Dans le premier cas, les opposants considèrent que l’utilisation des données de connexion ne respecte pas le secret professionnel : si la loi ne permet pas de récupérer le contenu d’un échange, elle permet en revanche de savoir qu’un avocat discute, au téléphone ou par la voie électronique, à son client. Il est également possible de savoir combien de fois le client et l’avocat parlent ensemble, comment, s’ils se transmettent des documents… Bref, de nombreux éléments qui, bien qu’ils ne soient pas du contenu, peuvent trahir le secret professionnel.
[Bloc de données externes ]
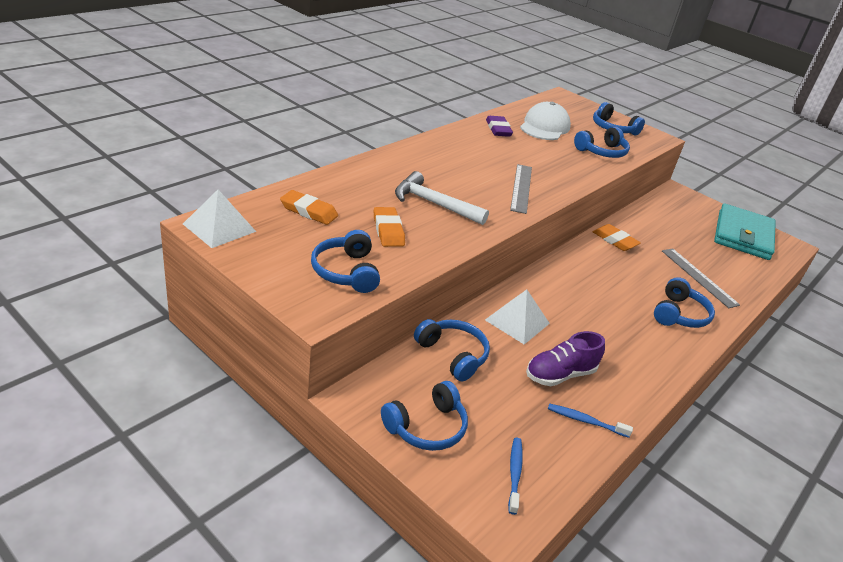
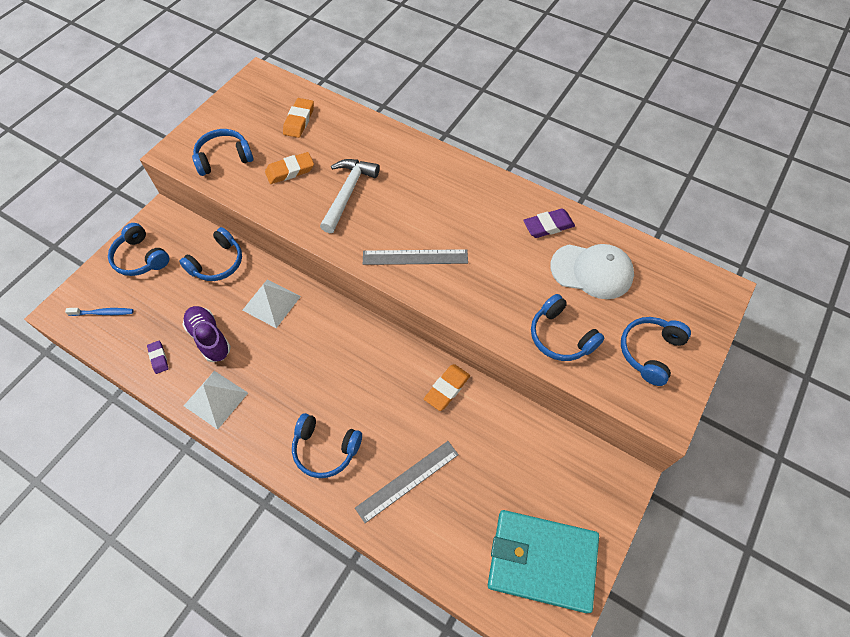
camera: 85 degrees right, 25 degrees up
white pyramid [183,190,256,248] -> white pyramid moved to [184,371,248,430]
blue toothbrush [548,403,633,438] -> purple eraser [147,341,169,374]

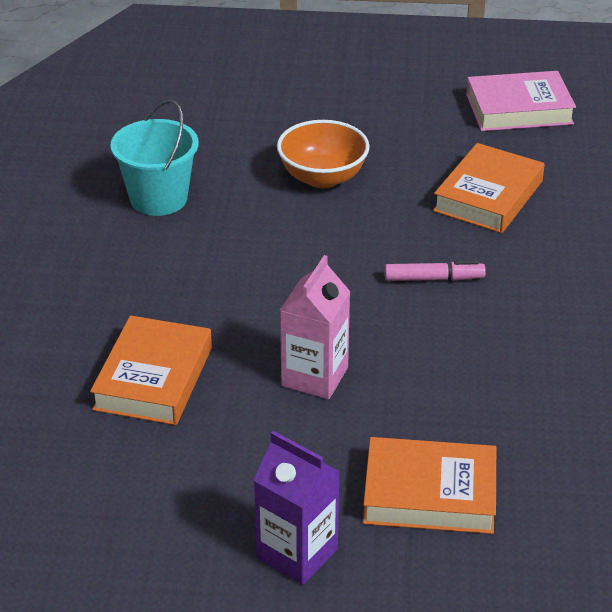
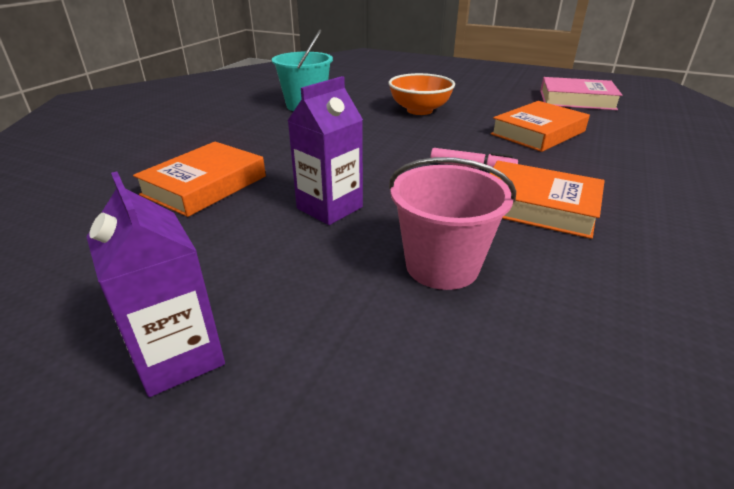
camera: 20 degrees right, 5 degrees down
pink carton [280,255,350,399] -> purple carton [288,76,363,225]
orange book [363,437,496,534] -> orange book moved to [490,161,605,239]
none -> pink bucket [389,157,516,290]

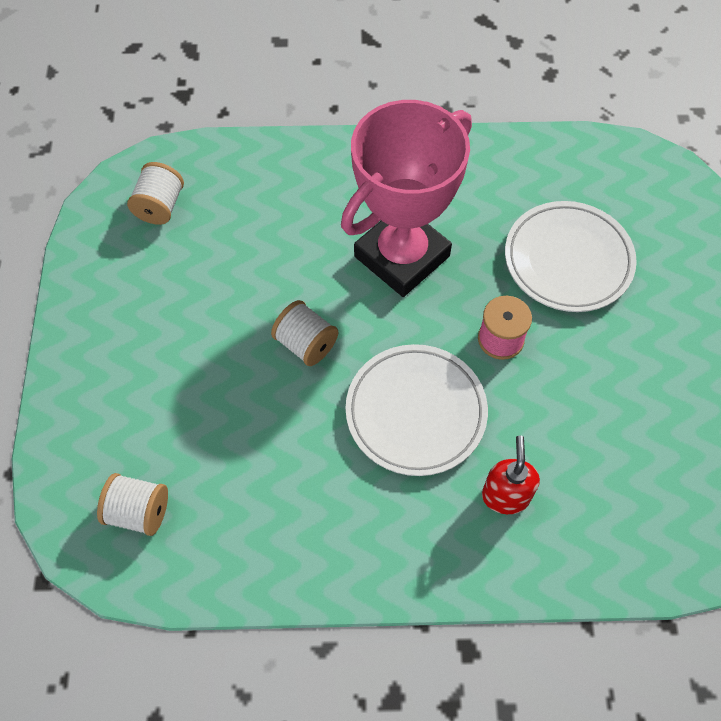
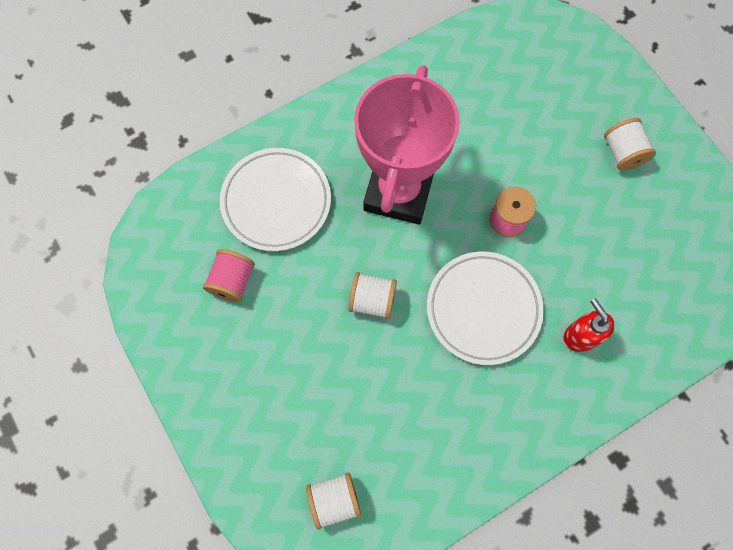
camera: 30 degrees left, 10 degrees up
white spool [127,162,184,225] -> white spool moved to [604,118,656,171]
white plate [505,201,637,312] -> white plate moved to [220,148,331,251]
none -> pink spool [203,249,255,302]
Le second point est bien plus affirmé et direct : observer les données de connexion d’un journaliste, c’est cartographier tout son travail : où va-t-il chercher sa matière pour travailler ? Avec qui le journaliste parle ? Comment ? Combien de fois ?

Il devient aisé de deviner les sources du journaliste en analysant des données de connexion, ce qui met en péril la protection des sources d’un journaliste et peut potentiellement nuire à son travail : si un journaliste et une source ne peuvent plus échanger d’informations en toute sécurité, certaines sources arrêteront tout simplement la liaison.

Les griefs contre cette collecte et ces accès administratifs aux données de connexion sont avérés, assez sérieux pour être pris en compte par le Conseil d’Etat puis par le Conseil constitutionnel.

Dans un monde idéal…

On devrait considérer que les données de connexion ainsi que les métadonnées sont des données permettant l’identification précise d’une personne, elles permettent d’ailleurs bien plus que ça. Elles devraient être protégées de la même manière que le contenu d’une communication et l’accès à ces données devrait être strictement encadré, ce qui n’est pas le cas actuellement.

Je ne sors pas cette idée de mon chapeau, de nombreuses personnes vont dans ce sens, de nombreux rapports également, d’ailleurs, la Cour de Justice de l’Union Européenne considère que ces données « prises dans leur ensemble, sont susceptibles de fournir des indications très précises sur la vie privée des personnes dont les données sont conservées, comme les habitudes de la vie quotidienne, les lieux de séjour permanents ou temporaires, les déplacements ». Et la CJUE de rajouter que cela représente donc une menace sur le respect de la vie privée.

Dans son plaidoyer face au Conseil constitutionnel, le gouvernement ne voit pas de problèmes avec ces données de connexion, se contentant de déclarer qu’il n’y a aucune atteinte au contenu, que « le secret des correspondances n’est en rien affecté » par ces données de connexion. Argumentaire qui sera balayé par Me Spinozi : « comme si la détermination de l’identité du client d’un avocat, de la fréquence de leurs relations ou du lieu de leurs échanges, ne ressortaient pas évidemment des informations confidentielles couvertes par le secret professionnel ! ».

Le Conseil constitutionnel rendra sa décision sur la QPC vendredi 24 juillet 2015, dans la matinée. Il faudra donc patienter encore un peu pour avoir une réponse des sages de la rue de Montpensier.